ROCm half type should be fixed in #3236. The fix on building the ops without finding cuda home is ongoing.
Nice work! Thanks. Will wait for the full fix to test out.
cc @rraminen
@loadams , I am running into further compile errors like those reported in: https://github.com/microsoft/DeepSpeed/issues/3548 and https://github.com/microsoft/DeepSpeed/issues/3653
I have found that I can complete a build by disabling a number of ops:
DS_BUILD_OPS=1 DS_BUILD_SPARSE_ATTN=0 DS_BUILD_QUANTIZER=0 DS_BUILD_RANDOM_LTD=0 DS_BUILD_TRANSFORMER_INFERENCE=0 python3 setup.py bdist_wheel
It seems that HIP may be missing a number of CUDA cooperative_group functions that these ops require, like meta_group_size().

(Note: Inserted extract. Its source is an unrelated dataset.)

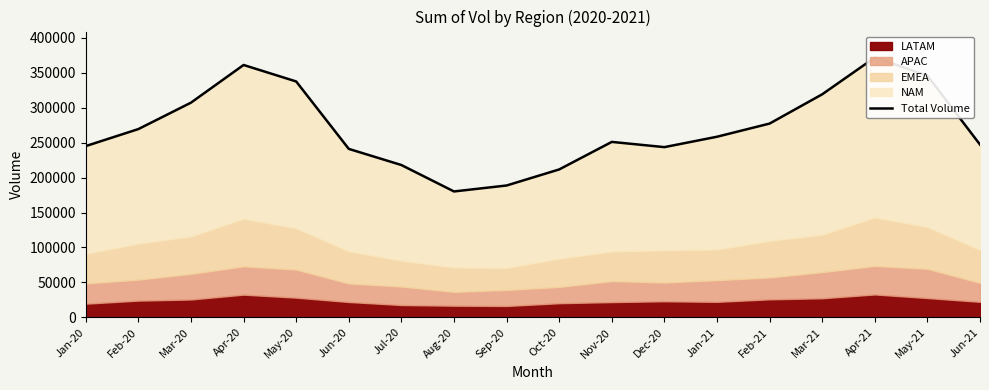

List the labels in order of value, smallest first.

Aug-20, Sep-20, Oct-20, Jul-20, Jun-20, Dec-20, Jan-20, Jun-21, Nov-20, Jan-21, Feb-20, Feb-21, Mar-20, Mar-21, May-20, May-21, Apr-20, Apr-21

https://github.com/microsoft/DeepSpeed/blob/f5dde36c1af9fe6b166ed05d381f546f53dcebce/csrc/includes/reduction_utils.h#L410
Cooperative group types and functions: https://docs.nvidia.com/cuda/cuda-c-programming-guide/index.html#explicit-groups
vs the "Cooperative Groups Functions" section from: https://docs.amd.com/bundle/HIP-Programming-Guide-v5.5/page/Programming_with_HIP.html
Are these ops not yet supported on AMD?
Yes, these are not yet supported in ROCm. We are working on adding support in ROCm. Additionally, we are also considering adding a way to disable unsupported extensions by default, so that we can enable them as we add support for them.
@adammoody - since I think we have all DeepSpeed related issues solved, I'm going to close this for now. If you hit other issues, please re-open.
Thanks, @loadams . All good by me.
I know @helloworld1 originally opened this ticket.